Bir hemşire olarak Nittla’nın görevi, hastası son nefesini verdiğinde bitmiyor:
“Bir başka hemşire arkadaşımın yardımıyla onu yatağında yıkadık ve beyaz bir kefenle sardık. Ardından bedenini cenaze torbasına yerleştirdik. Kapatmadan önce alnına bir haç işareti yaptım.”
Koronavirüs salgını öncesinde hasta yakınları, bu karar verilirken doktorlarla yüz yüze konuşabiliyordu.
Karar verildikten sonra hastanın ailesi yoğun bakım ünitesine alınıyor ve sevdikleriyle vedaşalabiliyordu. Ancak şu an bu dünyanın neredeyse hiçbir yerinde mümkün değil:
“Bir insanın böyle yalnız öldüğünü görmek çok üzücü.”
Nittla, bu şekilde hayatını kaybeden hastaların yanında olarak, onların daha fazla acı çekmediklerinden de emin olarak bu süreci atlatmaya çalışıyor.
Nefes almaya çalışan, biraz oksijen için mücadele eden ve nefesi kesilen hastaları izlemenin “çok stresli olduğunu” söylüyor.
Hastaneye başvurular çok büyük oranda arttığı için, hastanenin yoğun bakım ünitesinde 34 olan yatak sayısı 60’a çıkarıldı. Yatakların tümü şu an dolu.
Yoğun bakım ünitesinde çalışan 175 hemşire var:
“Normalde yoğun bakımda her bir hastaya bir hemşire düşecek şekilde çalışırız. Şu an üç hastaya bir hemşire düşüyor. Eğer durum daha da kötüye giderse, 6 hastaya bir hemşire bakabilecek.”
Servisteki bazı hemşireler semptom gösterdiği için evlerinde karantinada. Hastane, diğer birimlerde çalışan hemşireleri eğitimden geçirip yoğun bakıma alıyor:
“Her gün mesaiye başlamadan önce bir araya gelip el ele tutuşuyoruz ve “güvende olun” diyoruz. Her birimiz birbirimizin gözlerinin içine bakıyoruz. Herkesin eldiven giydiğinden, maske taktığından ve koruyucu ekipmanı düzgün şekilde kullandığımızdan emin oluyoruz.”

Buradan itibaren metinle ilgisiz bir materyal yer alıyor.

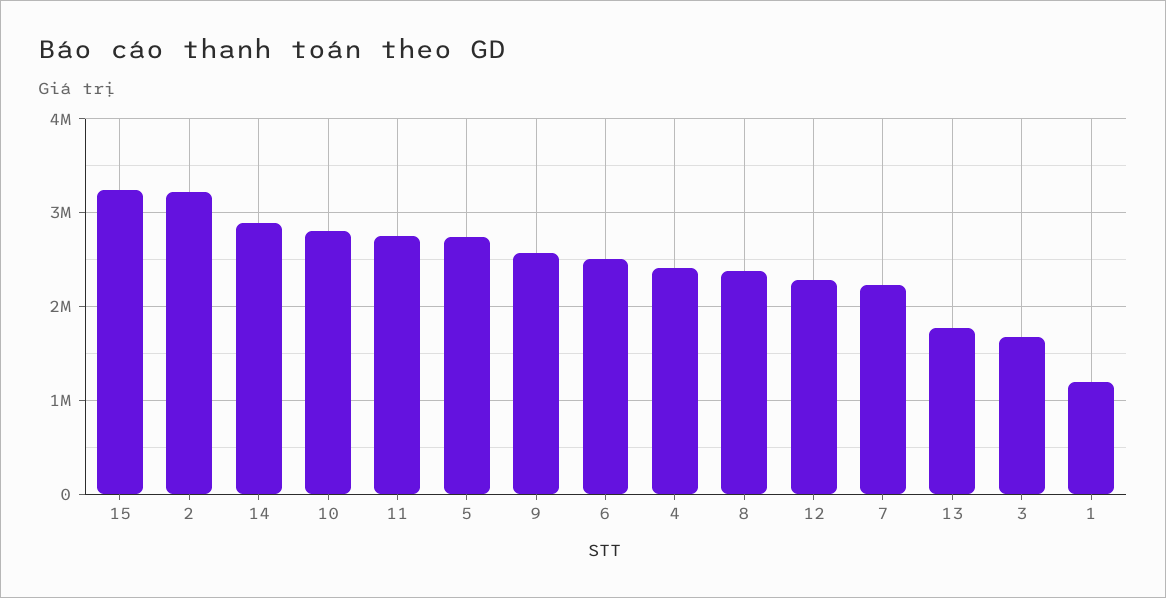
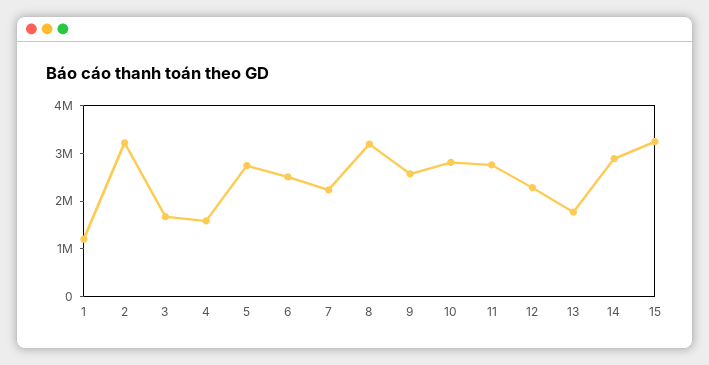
  {
    "15": 3200000,
    "2": 3200000,
    "14": 2900000,
    "10": 2800000,
    "11": 2800000,
    "5": 2700000,
    "9": 2600000,
    "6": 2500000,
-   "4": 2400000,
+   "4": 1600000,
-   "8": 2400000,
+   "8": 3200000,
    "12": 2300000,
    "7": 2200000,
    "13": 1800000,
    "3": 1700000,
    "1": 1200000
  }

Hastanede solunum cihazı, insülin pompası, oksijen tüpü ve birçok ilaç yetersiz, bunlara erişimde sıkıntı yaşanıyor. Ancak Nittla’nın hastanesinde her çalışana yetecek kadar koruyucu ekipman bulmak mümkün.
Hastanenin yoğun bakım ünitesinde her gün bir hasta hayatını kaybetti. Bu sayı, pandemi öncesine göre bir hayli yüksek. Nittla, bu oranın “çok korkutucu” olduğunu söylüyor.
Ve bir hemşire olarak, kendisiyle ilgili korkularını da bastırmak zorunda kalıyor:
“Sürekli kabus görüyorum. Uyuyamıyorum. Virüsün bana da bulaşmasından çok endişe ediyorum. Meslektaşlarımla konuştuğumda görüyorum ki herkes çok korkuyor.”
Geçen yıl Nittla tüberküloza yakalandı ve aylarca çalışamadı. Bu sebeple akciğer kapasitesinin kısıtlı olduğunu da biliyor:
“Bana herkes ‘sen çalışmamalısın’ diyor. Ama bu bir pandemi, her şeyi bir kenara koyup görevimi yapıyorum.
“Her gün mesaim bittiğinde hayatını kaybeden hastalarım aklımdan çıkmıyor. Ama hastaneden dışarı çıktığımda beynimi durdurup daha fazla düşünmemeye çalışıyorum.”